3  Tutorial

Now that we have a good picture of what is GBuildings, this part should help you understand how to use it.

3.1 Visualisation of the data

Most of users do not need to modify the database, but only to use the data contained. To do so, a reader user should be used.

They are several ways to visualise the data:

  • QGIS: useful to have a geographical representation of the data
    • Open the Browser panel and connect to PostGIS by opening a new connection:

    • Enter the credentials:

  • Pycharm: useful to have a quick access when you code
    • Open the Database panel and add a connection and find PostgreSQL in the Data Source list:

    • Enter your credentials:

  • For Visual Studio Code users, follow the instructions from this extension

3.2 Accessing the data in code

For some tools, it is useful to get the data in a GeoDataframe from pandas. Two things are needed to do so:

  1. A .ini file that contains the credentials to access the database.
  2. sqlalchemy package to connect to the database.
[database]
type = postgres
host = ipeseserv3.epfl.ch
port = 12345
database = QBuildings-Suisse
username = students
password = students_project
from sqlalchemy import create_engine, MetaData, select
import configparser


def establish_connection(db, schema):
    """
    :param db: Name of the database to which we want to connect - Suisse, Geneva, ...
    :param schema: Name of the schema you want to connect to - Aggregated, Processed, Smoothed
    """
    # Database connection
    file_ini = your_own_path + "/" + db + ".ini"
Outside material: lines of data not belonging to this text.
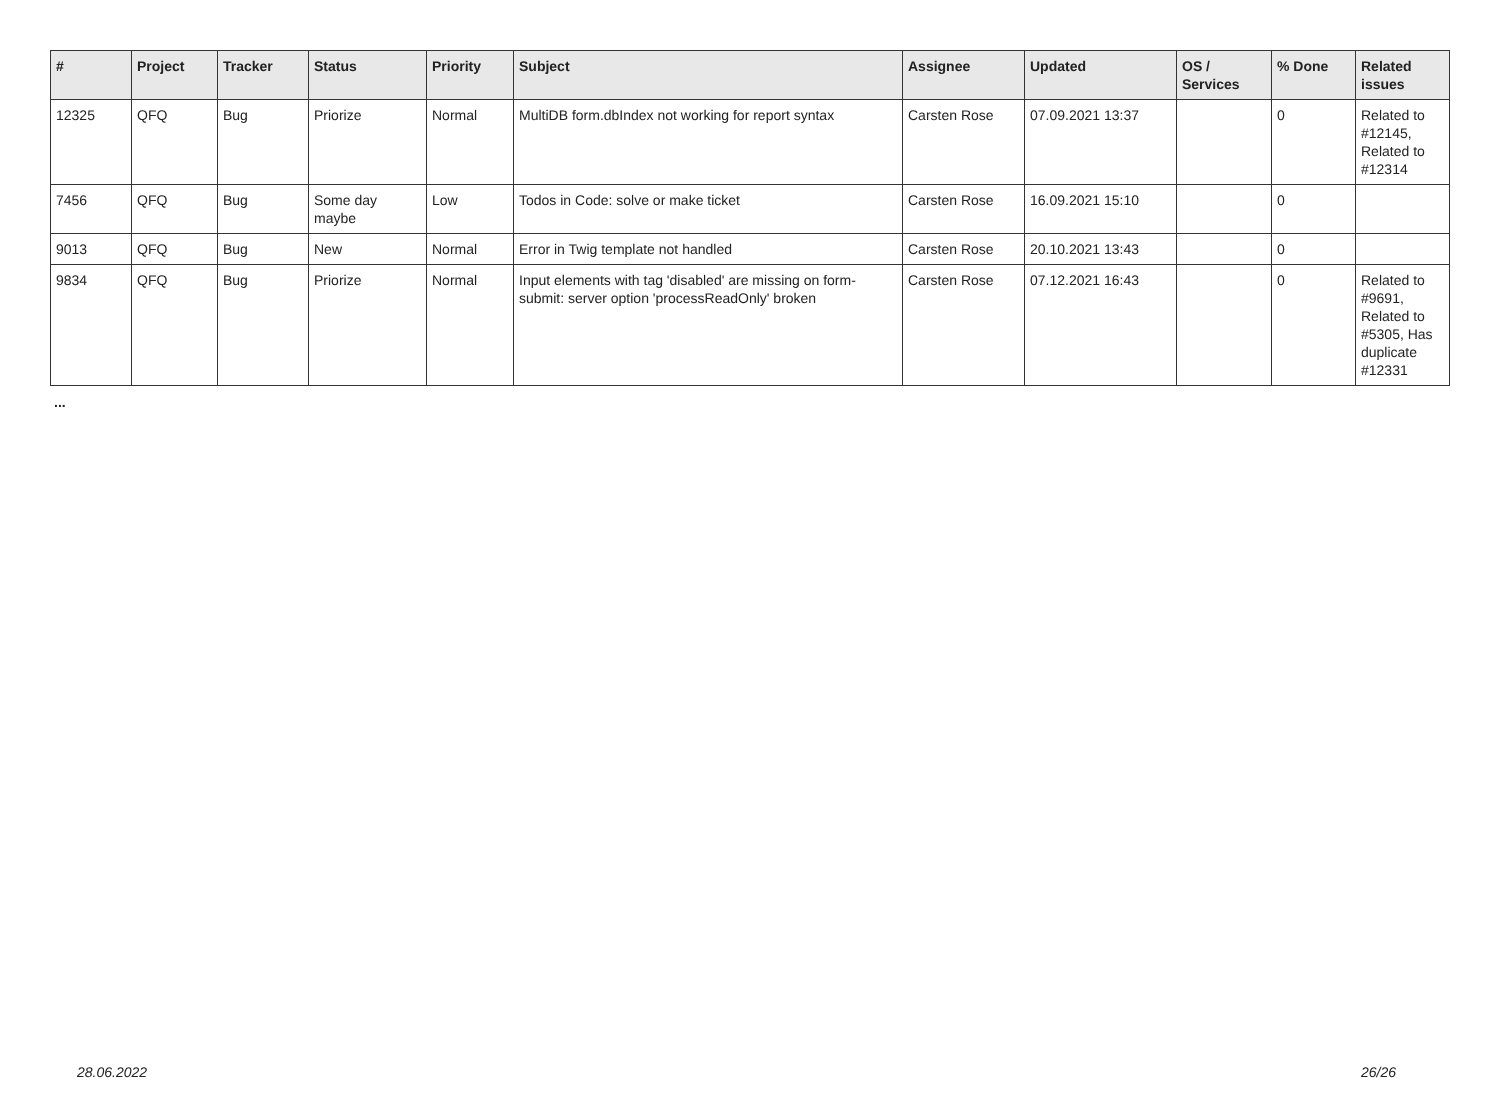| # | Project | Tracker | Status | Priority | Subject | Assignee | Updated | OS / Services | % Done | Related issues |
| --- | --- | --- | --- | --- | --- | --- | --- | --- | --- | --- |
| 12325 | QFQ | Bug | Priorize | Normal | MultiDB form.dbIndex not working for report syntax | Carsten Rose | 07.09.2021 13:37 | | 0 | Related to #12145, Related to #12314 |
| 7456 | QFQ | Bug | Some day maybe | Low | Todos in Code: solve or make ticket | Carsten Rose | 16.09.2021 15:10 | | 0 | |
| 9013 | QFQ | Bug | New | Normal | Error in Twig template not handled | Carsten Rose | 20.10.2021 13:43 | | 0 | |
| 9834 | QFQ | Bug | Priorize | Normal | Input elements with tag 'disabled' are missing on form-submit: server option 'processReadOnly' broken | Carsten Rose | 07.12.2021 16:43 | | 0 | Related to #9691, Related to #5305, Has duplicate #12331 |
...
28.06.2022 26/26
    project = configparser.ConfigParser()
    project.read(file_ini)

    # Database
    db_schema = schema
    try:
        db_engine_str = 'postgresql+psycopg2://{}:{}@{}:{}/{}'.format(project['database']['username'],
                                                                      project['database']['password'],
                                                                      project['database']['host'],
                                                                      project['database']['port'],
                                                                      project['database']['database'])
        db_engine = create_engine(db_engine_str)
        connection = db_engine.connect()  
        print('Connected to database')

    except:
        print('Cannot connect to database engine')

    if 'database' in project:
        print('\thost: {}\n\tport: {}\n\tdatabase: {}\n\tusername: {}'.format(
            project['database']['host'],
            project['database']['port'],
            project['database']['database'],
            project['database']['username']))

    metadata = MetaData(bind=db_engine)
    if isinstance(db_schema, list):
        for schema in db_schema:
            metadata.reflect(schema=schema)
    else:
        metadata.reflect(schema=schema)

    return db_engine, connection, metadata

Once the tables are reflected using establish_connection(db , schema), queries can be done on the reflection. However, with the students user, only select queries can be done.

The most simple select query is the following one:

import sqlalchemy as sa
from sqlalchemy.dialects import postgresql
import geopandas as gpd

db_schema = "Processed"  # Should be the schema you want to access
table_name = "buildings"  # The table you want to access 
selectQuery = sa.select(tables[db_schema + '.' + table_name])

data = gpd.read_postgis(selectQuery.compile(dialect=postgresql.dialect()), con=db_engine, geom_col='geometry').fillna(np.nan)

It returns a GeoDataframe with all the rows from the database. However, read_postgis is slow so in case you have a large set of data, you may prefer to fetch the rows not all at once.

selectQuery = sa.select(tables[db_schema + '.' + table_name])
order = connection.execute(selectQuery.compile(dialect=postgresql.dialect()))
flag = True
results = []
while flag:
    partial_results = order.fetchmany(1000)
    if not partial_results:
        flag = False
    else:
        results += partial_results
data = pd.DataFrame(results)
geom = gpd.GeoSeries(to_shape(row) for row in data['geometry'])
data = gpd.GeoDataFrame(data, geometry=geom)

Finally, if needed a condition can be added on the row to be selected.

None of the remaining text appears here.